↓

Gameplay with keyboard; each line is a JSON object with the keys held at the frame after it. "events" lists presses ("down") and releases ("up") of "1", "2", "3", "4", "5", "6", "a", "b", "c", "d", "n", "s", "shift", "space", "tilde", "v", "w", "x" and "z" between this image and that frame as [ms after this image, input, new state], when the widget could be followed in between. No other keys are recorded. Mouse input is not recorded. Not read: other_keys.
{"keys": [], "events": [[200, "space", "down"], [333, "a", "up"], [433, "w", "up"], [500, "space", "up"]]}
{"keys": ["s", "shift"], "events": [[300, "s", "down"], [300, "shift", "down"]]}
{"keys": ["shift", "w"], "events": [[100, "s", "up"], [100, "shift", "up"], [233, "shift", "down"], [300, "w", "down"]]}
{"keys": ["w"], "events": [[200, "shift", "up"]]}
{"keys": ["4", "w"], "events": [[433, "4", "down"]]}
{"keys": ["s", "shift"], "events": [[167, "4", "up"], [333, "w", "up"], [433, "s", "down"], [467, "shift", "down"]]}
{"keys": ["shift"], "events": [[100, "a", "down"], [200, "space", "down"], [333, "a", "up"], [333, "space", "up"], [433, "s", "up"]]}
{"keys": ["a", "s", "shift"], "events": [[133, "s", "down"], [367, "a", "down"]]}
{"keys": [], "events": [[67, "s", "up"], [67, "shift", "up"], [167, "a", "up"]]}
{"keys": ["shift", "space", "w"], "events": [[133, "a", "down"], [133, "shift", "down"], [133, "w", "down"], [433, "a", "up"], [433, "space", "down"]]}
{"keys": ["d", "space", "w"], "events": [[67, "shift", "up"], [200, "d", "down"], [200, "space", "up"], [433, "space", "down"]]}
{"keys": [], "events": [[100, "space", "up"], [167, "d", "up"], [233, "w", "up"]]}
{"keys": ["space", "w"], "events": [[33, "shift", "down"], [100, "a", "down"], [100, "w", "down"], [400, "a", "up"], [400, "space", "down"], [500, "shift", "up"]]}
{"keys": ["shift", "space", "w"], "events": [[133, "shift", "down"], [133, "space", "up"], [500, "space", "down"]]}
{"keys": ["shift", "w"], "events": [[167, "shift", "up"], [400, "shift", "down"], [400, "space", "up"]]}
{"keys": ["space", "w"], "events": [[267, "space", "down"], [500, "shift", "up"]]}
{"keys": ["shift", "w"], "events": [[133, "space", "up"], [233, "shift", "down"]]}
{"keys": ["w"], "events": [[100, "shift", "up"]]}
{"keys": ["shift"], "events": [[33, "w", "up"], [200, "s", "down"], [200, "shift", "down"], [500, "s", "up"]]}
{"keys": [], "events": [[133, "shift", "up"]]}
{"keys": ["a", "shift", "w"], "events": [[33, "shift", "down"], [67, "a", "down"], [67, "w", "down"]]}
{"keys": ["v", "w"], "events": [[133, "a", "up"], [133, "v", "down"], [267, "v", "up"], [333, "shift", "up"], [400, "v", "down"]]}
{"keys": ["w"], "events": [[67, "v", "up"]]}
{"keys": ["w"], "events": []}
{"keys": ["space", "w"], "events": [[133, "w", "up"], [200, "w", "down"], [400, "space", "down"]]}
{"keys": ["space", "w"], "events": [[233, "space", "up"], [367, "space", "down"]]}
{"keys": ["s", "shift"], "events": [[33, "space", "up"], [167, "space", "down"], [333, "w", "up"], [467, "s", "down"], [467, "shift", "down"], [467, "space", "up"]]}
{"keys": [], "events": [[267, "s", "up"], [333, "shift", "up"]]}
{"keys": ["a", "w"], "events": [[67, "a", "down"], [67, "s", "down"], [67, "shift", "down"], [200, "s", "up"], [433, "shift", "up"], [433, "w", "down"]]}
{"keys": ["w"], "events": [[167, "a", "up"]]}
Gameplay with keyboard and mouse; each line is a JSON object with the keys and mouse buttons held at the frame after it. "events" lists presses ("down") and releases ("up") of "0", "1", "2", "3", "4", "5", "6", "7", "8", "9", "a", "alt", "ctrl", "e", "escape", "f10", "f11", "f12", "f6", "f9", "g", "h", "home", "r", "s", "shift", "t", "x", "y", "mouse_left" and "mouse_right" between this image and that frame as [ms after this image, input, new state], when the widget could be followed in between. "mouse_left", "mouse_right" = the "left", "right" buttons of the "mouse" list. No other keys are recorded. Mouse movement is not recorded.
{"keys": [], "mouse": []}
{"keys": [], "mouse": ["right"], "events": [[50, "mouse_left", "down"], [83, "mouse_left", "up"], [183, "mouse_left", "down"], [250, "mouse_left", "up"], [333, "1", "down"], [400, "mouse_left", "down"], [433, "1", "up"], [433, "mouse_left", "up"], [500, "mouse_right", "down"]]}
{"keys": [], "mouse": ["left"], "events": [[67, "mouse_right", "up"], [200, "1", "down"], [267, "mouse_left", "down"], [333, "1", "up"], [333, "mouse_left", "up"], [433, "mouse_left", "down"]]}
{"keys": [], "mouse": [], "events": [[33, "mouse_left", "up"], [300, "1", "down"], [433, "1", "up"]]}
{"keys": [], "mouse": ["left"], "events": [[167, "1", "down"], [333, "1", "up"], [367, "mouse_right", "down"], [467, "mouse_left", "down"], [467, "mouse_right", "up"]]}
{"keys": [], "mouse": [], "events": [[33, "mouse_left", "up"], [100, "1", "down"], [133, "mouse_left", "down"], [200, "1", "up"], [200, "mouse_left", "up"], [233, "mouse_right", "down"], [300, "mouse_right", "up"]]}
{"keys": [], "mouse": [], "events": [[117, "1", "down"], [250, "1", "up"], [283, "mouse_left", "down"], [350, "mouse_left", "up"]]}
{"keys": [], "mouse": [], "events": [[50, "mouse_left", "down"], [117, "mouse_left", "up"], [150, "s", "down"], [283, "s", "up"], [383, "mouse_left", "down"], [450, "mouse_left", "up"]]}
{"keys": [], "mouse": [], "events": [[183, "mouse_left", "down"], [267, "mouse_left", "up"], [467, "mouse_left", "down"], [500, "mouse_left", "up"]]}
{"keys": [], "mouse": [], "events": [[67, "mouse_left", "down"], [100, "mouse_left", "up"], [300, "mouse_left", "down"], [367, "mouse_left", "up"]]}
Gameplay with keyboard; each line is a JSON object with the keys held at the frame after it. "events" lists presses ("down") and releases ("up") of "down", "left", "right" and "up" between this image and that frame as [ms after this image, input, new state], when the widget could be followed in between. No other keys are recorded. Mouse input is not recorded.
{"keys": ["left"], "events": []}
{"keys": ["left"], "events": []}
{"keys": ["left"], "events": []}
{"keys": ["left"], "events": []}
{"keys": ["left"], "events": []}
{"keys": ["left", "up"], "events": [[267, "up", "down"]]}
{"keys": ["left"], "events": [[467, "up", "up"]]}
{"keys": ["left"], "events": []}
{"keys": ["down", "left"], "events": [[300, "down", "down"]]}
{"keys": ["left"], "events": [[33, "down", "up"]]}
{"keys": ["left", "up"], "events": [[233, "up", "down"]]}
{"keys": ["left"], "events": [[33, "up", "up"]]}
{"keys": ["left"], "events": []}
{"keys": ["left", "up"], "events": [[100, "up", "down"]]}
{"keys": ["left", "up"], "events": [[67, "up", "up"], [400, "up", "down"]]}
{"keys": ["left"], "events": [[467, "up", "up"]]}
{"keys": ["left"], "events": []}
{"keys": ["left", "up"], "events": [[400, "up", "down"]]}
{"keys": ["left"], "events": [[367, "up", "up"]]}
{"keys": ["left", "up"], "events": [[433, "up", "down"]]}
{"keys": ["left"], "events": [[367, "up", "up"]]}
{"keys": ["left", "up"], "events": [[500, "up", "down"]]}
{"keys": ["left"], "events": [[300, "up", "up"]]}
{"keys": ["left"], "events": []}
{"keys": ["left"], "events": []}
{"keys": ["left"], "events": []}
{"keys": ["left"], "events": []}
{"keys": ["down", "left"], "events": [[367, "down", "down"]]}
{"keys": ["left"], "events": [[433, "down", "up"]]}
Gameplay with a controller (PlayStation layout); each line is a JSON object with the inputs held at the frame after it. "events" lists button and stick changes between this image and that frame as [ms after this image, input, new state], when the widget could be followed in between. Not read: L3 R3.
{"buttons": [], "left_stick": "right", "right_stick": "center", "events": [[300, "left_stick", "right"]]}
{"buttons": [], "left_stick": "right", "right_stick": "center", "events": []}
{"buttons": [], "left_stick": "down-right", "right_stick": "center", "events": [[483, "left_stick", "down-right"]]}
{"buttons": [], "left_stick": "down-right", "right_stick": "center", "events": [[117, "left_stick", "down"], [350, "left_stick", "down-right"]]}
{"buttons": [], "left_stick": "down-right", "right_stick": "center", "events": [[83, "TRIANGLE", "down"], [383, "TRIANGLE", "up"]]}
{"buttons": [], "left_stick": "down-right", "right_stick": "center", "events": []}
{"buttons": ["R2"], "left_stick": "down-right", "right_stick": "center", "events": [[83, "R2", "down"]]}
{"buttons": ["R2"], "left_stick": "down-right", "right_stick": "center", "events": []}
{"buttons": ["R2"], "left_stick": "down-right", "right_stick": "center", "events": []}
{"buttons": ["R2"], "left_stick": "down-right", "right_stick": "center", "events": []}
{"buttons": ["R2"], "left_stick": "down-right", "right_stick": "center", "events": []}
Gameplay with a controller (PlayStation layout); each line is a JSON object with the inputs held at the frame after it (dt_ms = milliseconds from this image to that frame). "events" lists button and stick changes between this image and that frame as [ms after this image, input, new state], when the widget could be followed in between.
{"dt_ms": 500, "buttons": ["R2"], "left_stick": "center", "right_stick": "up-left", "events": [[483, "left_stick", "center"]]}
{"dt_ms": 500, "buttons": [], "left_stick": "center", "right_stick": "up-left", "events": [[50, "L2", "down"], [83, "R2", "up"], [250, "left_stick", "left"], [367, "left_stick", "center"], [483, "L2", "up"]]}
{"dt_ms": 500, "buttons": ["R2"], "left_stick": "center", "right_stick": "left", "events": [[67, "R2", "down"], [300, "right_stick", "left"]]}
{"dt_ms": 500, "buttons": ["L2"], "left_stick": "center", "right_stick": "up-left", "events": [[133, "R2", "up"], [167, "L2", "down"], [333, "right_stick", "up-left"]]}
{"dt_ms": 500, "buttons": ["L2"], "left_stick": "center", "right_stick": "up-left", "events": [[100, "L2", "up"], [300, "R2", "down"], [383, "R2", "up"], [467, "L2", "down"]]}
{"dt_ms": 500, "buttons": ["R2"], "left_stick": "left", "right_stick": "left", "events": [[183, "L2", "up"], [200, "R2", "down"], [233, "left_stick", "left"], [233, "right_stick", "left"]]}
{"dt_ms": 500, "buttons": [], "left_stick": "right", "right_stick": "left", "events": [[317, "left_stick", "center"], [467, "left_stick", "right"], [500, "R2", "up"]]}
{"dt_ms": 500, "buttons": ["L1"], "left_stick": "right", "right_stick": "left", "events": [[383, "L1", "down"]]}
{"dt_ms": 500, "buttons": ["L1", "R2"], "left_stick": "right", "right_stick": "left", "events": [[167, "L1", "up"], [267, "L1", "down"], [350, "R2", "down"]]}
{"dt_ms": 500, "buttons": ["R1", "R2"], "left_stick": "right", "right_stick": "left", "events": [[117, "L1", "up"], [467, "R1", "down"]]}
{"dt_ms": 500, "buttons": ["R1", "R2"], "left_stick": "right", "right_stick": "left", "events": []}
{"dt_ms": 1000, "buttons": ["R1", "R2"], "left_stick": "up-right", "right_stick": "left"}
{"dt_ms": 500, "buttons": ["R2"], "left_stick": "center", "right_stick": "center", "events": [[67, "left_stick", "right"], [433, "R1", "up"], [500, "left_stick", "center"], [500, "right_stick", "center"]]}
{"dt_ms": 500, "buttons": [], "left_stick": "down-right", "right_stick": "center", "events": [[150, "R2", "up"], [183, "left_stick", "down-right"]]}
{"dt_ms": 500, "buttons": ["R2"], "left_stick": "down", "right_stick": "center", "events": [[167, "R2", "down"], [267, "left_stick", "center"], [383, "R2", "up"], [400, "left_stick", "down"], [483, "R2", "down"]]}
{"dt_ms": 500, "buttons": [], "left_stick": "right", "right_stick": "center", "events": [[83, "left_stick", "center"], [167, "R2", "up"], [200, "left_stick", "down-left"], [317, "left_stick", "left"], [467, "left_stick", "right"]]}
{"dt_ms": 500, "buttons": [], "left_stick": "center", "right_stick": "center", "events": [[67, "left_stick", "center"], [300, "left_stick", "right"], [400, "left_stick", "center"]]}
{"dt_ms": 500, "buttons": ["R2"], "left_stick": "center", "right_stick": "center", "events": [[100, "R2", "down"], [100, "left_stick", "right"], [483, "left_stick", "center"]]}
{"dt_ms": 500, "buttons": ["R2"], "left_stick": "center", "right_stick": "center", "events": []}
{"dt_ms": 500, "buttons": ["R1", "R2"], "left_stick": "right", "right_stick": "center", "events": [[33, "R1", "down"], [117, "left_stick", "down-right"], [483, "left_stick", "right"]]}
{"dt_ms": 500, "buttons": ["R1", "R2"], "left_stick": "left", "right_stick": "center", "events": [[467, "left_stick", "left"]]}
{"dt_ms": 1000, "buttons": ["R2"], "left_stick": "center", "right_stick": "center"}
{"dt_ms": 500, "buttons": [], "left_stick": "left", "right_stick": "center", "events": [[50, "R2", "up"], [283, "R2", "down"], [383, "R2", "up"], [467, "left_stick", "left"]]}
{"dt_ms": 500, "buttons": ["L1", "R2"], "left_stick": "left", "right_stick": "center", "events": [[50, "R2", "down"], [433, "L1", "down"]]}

↑

Line count for "layout": say how many lines of the entries above include that word, and give only the number.

2